** Opening ENTRIES SUPPLIED block **

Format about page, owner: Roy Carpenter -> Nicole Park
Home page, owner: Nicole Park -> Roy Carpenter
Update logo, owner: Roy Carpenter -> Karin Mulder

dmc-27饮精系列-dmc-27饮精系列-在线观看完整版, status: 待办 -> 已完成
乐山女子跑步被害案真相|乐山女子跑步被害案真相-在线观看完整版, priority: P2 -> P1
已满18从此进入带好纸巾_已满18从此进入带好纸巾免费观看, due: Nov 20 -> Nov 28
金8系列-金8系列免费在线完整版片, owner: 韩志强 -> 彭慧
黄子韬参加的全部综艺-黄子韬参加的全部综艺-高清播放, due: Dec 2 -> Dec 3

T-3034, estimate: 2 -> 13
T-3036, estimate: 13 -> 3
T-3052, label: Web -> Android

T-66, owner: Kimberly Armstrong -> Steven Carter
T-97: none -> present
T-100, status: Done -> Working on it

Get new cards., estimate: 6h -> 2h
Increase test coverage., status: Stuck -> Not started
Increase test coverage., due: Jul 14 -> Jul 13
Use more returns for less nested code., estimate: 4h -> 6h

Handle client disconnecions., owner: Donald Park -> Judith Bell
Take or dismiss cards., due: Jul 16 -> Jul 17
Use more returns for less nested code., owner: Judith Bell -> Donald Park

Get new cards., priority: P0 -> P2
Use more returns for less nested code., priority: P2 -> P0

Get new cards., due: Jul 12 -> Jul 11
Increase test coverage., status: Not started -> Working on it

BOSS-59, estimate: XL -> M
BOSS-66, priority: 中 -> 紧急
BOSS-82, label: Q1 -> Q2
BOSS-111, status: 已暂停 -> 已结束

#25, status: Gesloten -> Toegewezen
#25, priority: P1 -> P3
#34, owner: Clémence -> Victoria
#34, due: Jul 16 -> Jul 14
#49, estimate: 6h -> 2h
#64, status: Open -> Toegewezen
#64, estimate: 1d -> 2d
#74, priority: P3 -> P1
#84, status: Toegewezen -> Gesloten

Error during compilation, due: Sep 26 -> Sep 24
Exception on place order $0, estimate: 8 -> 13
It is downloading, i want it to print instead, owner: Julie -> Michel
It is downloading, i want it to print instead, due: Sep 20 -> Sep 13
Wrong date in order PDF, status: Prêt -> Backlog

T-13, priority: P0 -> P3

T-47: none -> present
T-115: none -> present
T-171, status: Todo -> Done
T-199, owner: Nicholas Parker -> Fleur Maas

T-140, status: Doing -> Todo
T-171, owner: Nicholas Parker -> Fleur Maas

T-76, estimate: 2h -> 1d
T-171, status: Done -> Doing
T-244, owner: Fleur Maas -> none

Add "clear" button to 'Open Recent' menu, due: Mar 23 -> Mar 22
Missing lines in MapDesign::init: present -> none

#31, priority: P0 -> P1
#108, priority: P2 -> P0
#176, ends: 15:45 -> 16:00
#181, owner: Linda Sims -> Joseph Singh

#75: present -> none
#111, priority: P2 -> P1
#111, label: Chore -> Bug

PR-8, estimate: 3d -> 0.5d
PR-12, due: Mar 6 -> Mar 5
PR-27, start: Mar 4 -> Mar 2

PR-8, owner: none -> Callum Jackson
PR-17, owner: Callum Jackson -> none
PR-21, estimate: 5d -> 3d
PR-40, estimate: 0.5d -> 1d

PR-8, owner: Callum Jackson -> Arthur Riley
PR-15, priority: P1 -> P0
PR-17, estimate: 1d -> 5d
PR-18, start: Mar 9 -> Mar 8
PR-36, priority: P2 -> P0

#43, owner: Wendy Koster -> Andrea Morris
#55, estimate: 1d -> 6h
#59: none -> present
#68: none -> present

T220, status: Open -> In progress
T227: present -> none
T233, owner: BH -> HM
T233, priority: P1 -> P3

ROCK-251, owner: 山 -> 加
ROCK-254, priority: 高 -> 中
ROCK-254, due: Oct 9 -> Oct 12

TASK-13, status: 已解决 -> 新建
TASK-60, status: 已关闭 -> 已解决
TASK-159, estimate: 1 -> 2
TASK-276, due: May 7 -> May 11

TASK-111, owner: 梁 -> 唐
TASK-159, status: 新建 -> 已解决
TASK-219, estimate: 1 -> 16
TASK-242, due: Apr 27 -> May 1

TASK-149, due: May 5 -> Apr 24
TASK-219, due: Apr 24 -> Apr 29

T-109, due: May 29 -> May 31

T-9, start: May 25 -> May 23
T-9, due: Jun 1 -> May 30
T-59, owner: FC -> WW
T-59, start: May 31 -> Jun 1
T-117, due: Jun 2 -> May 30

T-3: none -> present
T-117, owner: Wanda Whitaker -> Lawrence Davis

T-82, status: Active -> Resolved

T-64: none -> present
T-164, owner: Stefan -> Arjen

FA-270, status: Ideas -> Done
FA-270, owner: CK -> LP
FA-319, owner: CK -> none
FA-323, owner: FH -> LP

** Closing ENTRIES SUPPLIED block **

→ **WORK TO BE COMPLETED**:
All the lines above should come back exactly as written.

→ **EXERCISE OUTPUT**:
Format about page, owner: Roy Carpenter -> Nicole Park
Home page, owner: Nicole Park -> Roy Carpenter
Update logo, owner: Roy Carpenter -> Karin Mulder

dmc-27饮精系列-dmc-27饮精系列-在线观看完整版, status: 待办 -> 已完成
乐山女子跑步被害案真相|乐山女子跑步被害案真相-在线观看完整版, priority: P2 -> P1
已满18从此进入带好纸巾_已满18从此进入带好纸巾免费观看, due: Nov 20 -> Nov 28
金8系列-金8系列免费在线完整版片, owner: 韩志强 -> 彭慧
黄子韬参加的全部综艺-黄子韬参加的全部综艺-高清播放, due: Dec 2 -> Dec 3

T-3034, estimate: 2 -> 13
T-3036, estimate: 13 -> 3
T-3052, label: Web -> Android

T-66, owner: Kimberly Armstrong -> Steven Carter
T-97: none -> present
T-100, status: Done -> Working on it

Get new cards., estimate: 6h -> 2h
Increase test coverage., status: Stuck -> Not started
Increase test coverage., due: Jul 14 -> Jul 13
Use more returns for less nested code., estimate: 4h -> 6h

Handle client disconnecions., owner: Donald Park -> Judith Bell
Take or dismiss cards., due: Jul 16 -> Jul 17
Use more returns for less nested code., owner: Judith Bell -> Donald Park

Get new cards., priority: P0 -> P2
Use more returns for less nested code., priority: P2 -> P0

Get new cards., due: Jul 12 -> Jul 11
Increase test coverage., status: Not started -> Working on it

BOSS-59, estimate: XL -> M
BOSS-66, priority: 中 -> 紧急
BOSS-82, label: Q1 -> Q2
BOSS-111, status: 已暂停 -> 已结束

#25, status: Gesloten -> Toegewezen
#25, priority: P1 -> P3
#34, owner: Clémence -> Victoria
#34, due: Jul 16 -> Jul 14
#49, estimate: 6h -> 2h
#64, status: Open -> Toegewezen
#64, estimate: 1d -> 2d
#74, priority: P3 -> P1
#84, status: Toegewezen -> Gesloten

Error during compilation, due: Sep 26 -> Sep 24
Exception on place order $0, estimate: 8 -> 13
It is downloading, i want it to print instead, owner: Julie -> Michel
It is downloading, i want it to print instead, due: Sep 20 -> Sep 13
Wrong date in order PDF, status: Prêt -> Backlog

T-13, priority: P0 -> P3

T-47: none -> present
T-115: none -> present
T-171, status: Todo -> Done
T-199, owner: Nicholas Parker -> Fleur Maas

T-140, status: Doing -> Todo
T-171, owner: Nicholas Parker -> Fleur Maas

T-76, estimate: 2h -> 1d
T-171, status: Done -> Doing
T-244, owner: Fleur Maas -> none

Add "clear" button to 'Open Recent' menu, due: Mar 23 -> Mar 22
Missing lines in MapDesign::init: present -> none

#31, priority: P0 -> P1
#108, priority: P2 -> P0
#176, ends: 15:45 -> 16:00
#181, owner: Linda Sims -> Joseph Singh

#75: present -> none
#111, priority: P2 -> P1
#111, label: Chore -> Bug

PR-8, estimate: 3d -> 0.5d
PR-12, due: Mar 6 -> Mar 5
PR-27, start: Mar 4 -> Mar 2

PR-8, owner: none -> Callum Jackson
PR-17, owner: Callum Jackson -> none
PR-21, estimate: 5d -> 3d
PR-40, estimate: 0.5d -> 1d

PR-8, owner: Callum Jackson -> Arthur Riley
PR-15, priority: P1 -> P0
PR-17, estimate: 1d -> 5d
PR-18, start: Mar 9 -> Mar 8
PR-36, priority: P2 -> P0

#43, owner: Wendy Koster -> Andrea Morris
#55, estimate: 1d -> 6h
#59: none -> present
#68: none -> present

T220, status: Open -> In progress
T227: present -> none
T233, owner: BH -> HM
T233, priority: P1 -> P3

ROCK-251, owner: 山 -> 加
ROCK-254, priority: 高 -> 中
ROCK-254, due: Oct 9 -> Oct 12

TASK-13, status: 已解决 -> 新建
TASK-60, status: 已关闭 -> 已解决
TASK-159, estimate: 1 -> 2
TASK-276, due: May 7 -> May 11

TASK-111, owner: 梁 -> 唐
TASK-159, status: 新建 -> 已解决
TASK-219, estimate: 1 -> 16
TASK-242, due: Apr 27 -> May 1

TASK-149, due: May 5 -> Apr 24
TASK-219, due: Apr 24 -> Apr 29

T-109, due: May 29 -> May 31

T-9, start: May 25 -> May 23
T-9, due: Jun 1 -> May 30
T-59, owner: FC -> WW
T-59, start: May 31 -> Jun 1
T-117, due: Jun 2 -> May 30

T-3: none -> present
T-117, owner: Wanda Whitaker -> Lawrence Davis

T-82, status: Active -> Resolved

T-64: none -> present
T-164, owner: Stefan -> Arjen

FA-270, status: Ideas -> Done
FA-270, owner: CK -> LP
FA-319, owner: CK -> none
FA-323, owner: FH -> LP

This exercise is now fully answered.